Stigler was ordered to intercept and destroy Brown's plane, but when he overtook Brown, he found a plane badly damaged to the point that he could peer in and see the injured crew members. What took place next neither Brown nor Stigler spoke of publicly for 40 years.
We won't ruining the ending by telling you what took place, but this book tells an incredible story of friendship, brotherhood and the bonds of service, and how people can be enemies and yet still view each other as human.
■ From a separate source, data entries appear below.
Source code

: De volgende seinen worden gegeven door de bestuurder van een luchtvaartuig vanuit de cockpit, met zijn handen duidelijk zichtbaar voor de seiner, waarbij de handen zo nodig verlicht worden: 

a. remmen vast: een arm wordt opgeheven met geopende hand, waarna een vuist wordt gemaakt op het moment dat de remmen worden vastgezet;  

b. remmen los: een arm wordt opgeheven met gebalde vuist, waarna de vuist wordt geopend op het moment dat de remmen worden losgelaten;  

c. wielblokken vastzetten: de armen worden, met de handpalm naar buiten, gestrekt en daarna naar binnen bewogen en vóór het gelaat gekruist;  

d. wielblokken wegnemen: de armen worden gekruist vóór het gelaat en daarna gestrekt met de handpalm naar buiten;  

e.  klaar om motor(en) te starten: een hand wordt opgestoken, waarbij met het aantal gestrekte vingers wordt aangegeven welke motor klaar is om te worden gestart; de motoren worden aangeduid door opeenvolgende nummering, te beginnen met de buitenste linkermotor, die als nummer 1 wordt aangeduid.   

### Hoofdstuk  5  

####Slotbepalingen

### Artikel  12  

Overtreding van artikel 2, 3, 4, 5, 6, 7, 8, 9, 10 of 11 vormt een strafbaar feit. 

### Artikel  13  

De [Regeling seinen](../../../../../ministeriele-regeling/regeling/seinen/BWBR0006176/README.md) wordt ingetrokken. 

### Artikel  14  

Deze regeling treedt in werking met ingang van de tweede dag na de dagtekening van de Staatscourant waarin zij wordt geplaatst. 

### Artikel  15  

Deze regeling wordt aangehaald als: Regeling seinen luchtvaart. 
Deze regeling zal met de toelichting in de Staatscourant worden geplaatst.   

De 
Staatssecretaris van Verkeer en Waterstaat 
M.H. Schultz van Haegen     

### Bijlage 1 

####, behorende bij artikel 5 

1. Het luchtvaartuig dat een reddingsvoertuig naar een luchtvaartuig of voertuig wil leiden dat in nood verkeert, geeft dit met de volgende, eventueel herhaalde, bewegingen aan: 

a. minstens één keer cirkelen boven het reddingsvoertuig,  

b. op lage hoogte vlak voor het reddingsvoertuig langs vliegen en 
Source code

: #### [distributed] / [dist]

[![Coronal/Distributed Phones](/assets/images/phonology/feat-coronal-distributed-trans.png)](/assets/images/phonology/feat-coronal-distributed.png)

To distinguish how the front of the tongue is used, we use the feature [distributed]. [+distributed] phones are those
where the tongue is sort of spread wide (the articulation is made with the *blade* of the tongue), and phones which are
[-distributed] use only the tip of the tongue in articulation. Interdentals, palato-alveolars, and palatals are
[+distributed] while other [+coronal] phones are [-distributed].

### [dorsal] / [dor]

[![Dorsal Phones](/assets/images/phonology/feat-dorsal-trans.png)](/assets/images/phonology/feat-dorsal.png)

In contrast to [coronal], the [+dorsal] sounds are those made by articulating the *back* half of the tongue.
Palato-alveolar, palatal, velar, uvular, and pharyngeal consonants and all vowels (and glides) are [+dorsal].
'On Combat, the Psychology and Physiology of Deadly Conflict in War and Peace' by Dave Grossman and Loren W. Christensen
While Dave Grossman's book 'On Killing' is an entry on both the Marine Corps and Army reading lists, his latest work 'On Combat' expands on similar subject matter. Dave Grossman was a Lt. Col. in the Army and a West Point professor and has a depth of knowledge on the psychological effects arising from combat.
As unsavory as it can be to talk about killing, the subject matter deals with a primary responsibility of servicemembers. Grossman takes the reader through the science of how people respond to combat and how they deal with the effects of combat afterwards. 'On Combat' is an insightful look and is recommended for not only military members but also for law enforcement and other paramilitary organisations.
Author Robert Gaylor was the fifth Chief Master Sergeant of the Air Force (CMSAF), which is the highest enlisted advisor in the branch. Over his long career, Gaylor served in many overseas unit and in Vietnam and advised many high-ranking officers to include the Secretary of the Air Force.
Gaylor's TED talk is as entertaining as it is enlightening. He uses personal reflections, storytelling and a mixture of light-hearted and serious observation that keeps you watching. His story is gripping and is a fine example of how to live purposefully while leading and inspiring those under you.